• TASK TO COMPLETE: Give back the material word for word, every line included.

• SUPPLIED DATA:
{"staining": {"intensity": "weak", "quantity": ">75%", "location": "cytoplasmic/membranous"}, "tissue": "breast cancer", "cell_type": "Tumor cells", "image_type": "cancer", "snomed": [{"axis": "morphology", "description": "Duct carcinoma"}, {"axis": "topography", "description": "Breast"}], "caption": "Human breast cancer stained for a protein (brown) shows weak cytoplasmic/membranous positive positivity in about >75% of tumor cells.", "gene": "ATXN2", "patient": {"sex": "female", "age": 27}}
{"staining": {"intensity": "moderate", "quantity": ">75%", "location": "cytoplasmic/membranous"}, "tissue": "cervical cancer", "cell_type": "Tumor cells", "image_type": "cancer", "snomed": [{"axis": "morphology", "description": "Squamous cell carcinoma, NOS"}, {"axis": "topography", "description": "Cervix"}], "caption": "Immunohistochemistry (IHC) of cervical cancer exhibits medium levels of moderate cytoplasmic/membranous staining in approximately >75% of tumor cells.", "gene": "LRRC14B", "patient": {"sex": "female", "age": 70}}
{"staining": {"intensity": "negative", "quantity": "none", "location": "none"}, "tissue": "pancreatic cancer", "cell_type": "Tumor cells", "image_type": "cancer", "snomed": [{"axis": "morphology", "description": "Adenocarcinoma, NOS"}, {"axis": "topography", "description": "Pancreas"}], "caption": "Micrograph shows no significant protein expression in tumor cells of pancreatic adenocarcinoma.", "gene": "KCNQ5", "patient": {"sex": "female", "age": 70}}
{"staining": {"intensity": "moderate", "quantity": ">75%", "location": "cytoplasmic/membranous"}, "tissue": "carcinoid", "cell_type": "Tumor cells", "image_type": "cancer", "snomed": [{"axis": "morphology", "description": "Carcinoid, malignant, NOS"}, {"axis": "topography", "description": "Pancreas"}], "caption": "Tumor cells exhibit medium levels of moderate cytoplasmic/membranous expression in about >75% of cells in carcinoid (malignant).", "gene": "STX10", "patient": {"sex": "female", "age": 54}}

• RESPONSE:
{"staining": {"intensity": "weak", "quantity": ">75%", "location": "cytoplasmic/membranous"}, "tissue": "breast cancer", "cell_type": "Tumor cells", "image_type": "cancer", "snomed": [{"axis": "morphology", "description": "Duct carcinoma"}, {"axis": "topography", "description": "Breast"}], "caption": "Human breast cancer stained for a protein (brown) shows weak cytoplasmic/membranous positive positivity in about >75% of tumor cells.", "gene": "ATXN2", "patient": {"sex": "female", "age": 27}}
{"staining": {"intensity": "moderate", "quantity": ">75%", "location": "cytoplasmic/membranous"}, "tissue": "cervical cancer", "cell_type": "Tumor cells", "image_type": "cancer", "snomed": [{"axis": "morphology", "description": "Squamous cell carcinoma, NOS"}, {"axis": "topography", "description": "Cervix"}], "caption": "Immunohistochemistry (IHC) of cervical cancer exhibits medium levels of moderate cytoplasmic/membranous staining in approximately >75% of tumor cells.", "gene": "LRRC14B", "patient": {"sex": "female", "age": 70}}
{"staining": {"intensity": "negative", "quantity": "none", "location": "none"}, "tissue": "pancreatic cancer", "cell_type": "Tumor cells", "image_type": "cancer", "snomed": [{"axis": "morphology", "description": "Adenocarcinoma, NOS"}, {"axis": "topography", "description": "Pancreas"}], "caption": "Micrograph shows no significant protein expression in tumor cells of pancreatic adenocarcinoma.", "gene": "KCNQ5", "patient": {"sex": "female", "age": 70}}
{"staining": {"intensity": "moderate", "quantity": ">75%", "location": "cytoplasmic/membranous"}, "tissue": "carcinoid", "cell_type": "Tumor cells", "image_type": "cancer", "snomed": [{"axis": "morphology", "description": "Carcinoid, malignant, NOS"}, {"axis": "topography", "description": "Pancreas"}], "caption": "Tumor cells exhibit medium levels of moderate cytoplasmic/membranous expression in about >75% of cells in carcinoid (malignant).", "gene": "STX10", "patient": {"sex": "female", "age": 54}}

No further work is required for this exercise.